I hope the Democrats bring a gun to this knife fight. And, surprisingly, the bullet in that gun might just be the way Donald Trump and his administration of misfit toys have handled the response to the virus, by abdicating their duties and giving the burden to state governors. When people like McConnell start telling states to file for bankruptcy, you gotta wonder if when the shit hits the fan a lot harder in states that have ignored science and those states begin to suffer, that they are going to be happy relying on their cheapskate Republican governor’s to save them because they won’t have the resources to make that happen. Will the federal government step in then and play favorites, sending money and medical help based on political affiliation? Probably. The question will be, how do states who are not treated as well, in fact treated unequally, respond. 

The Constitution does not allow Trump to dole out federal monies based on who is a political ally of the President.
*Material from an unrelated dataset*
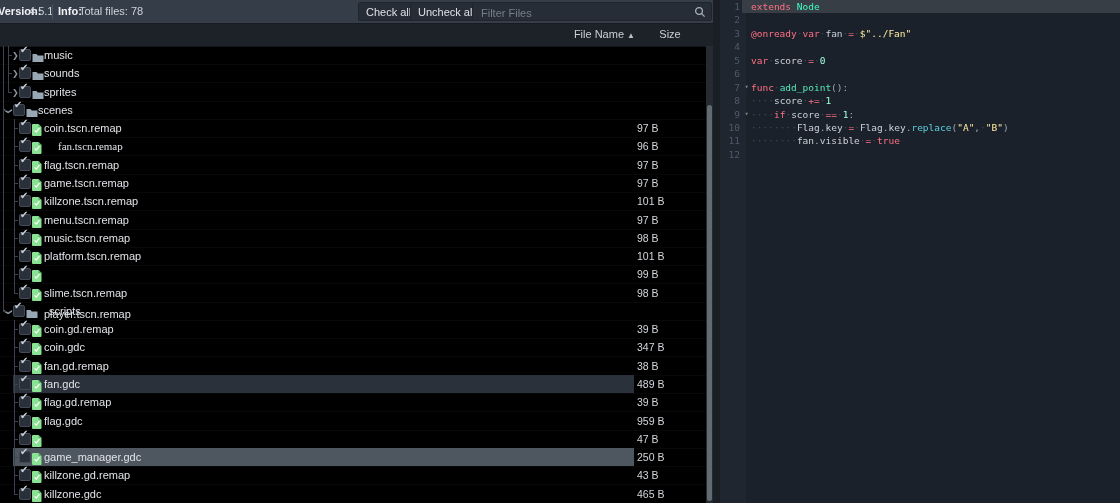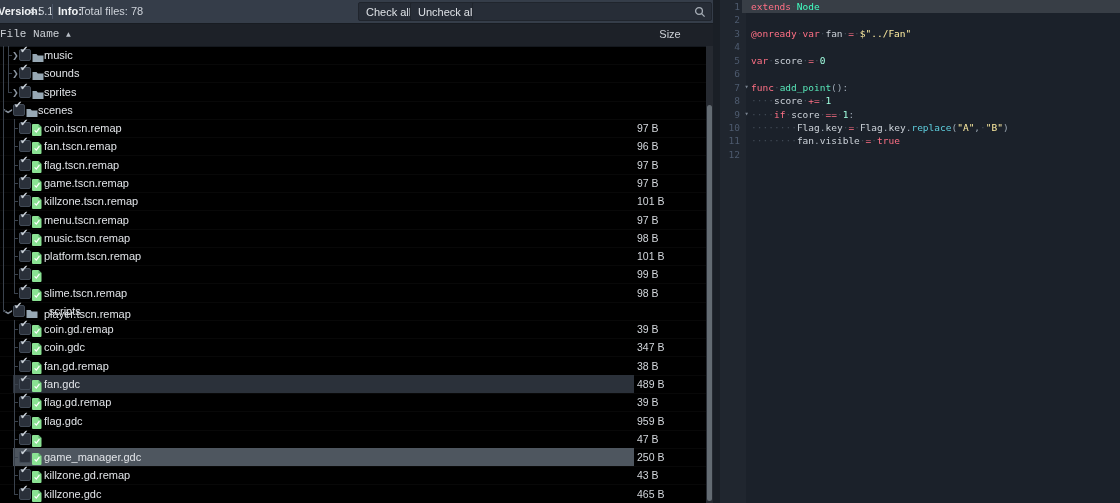"Filter Files" input { html: none -> <input> }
Trump may have violated the First, Fifth and Tenth Amendments already based on his numerous threats to Democrat governors.  For a more detailed discussion of this topic, read this LawFare post. The question becomes: what to do about Trump’s behavior and his administration’s unequal treatment of states? There won’t be a quick fix. Congress must engage in oversight and states should take legal action. But, in the end, the best answer is to vote Trump out in November and take down as many of his Republican lackey’s as possible.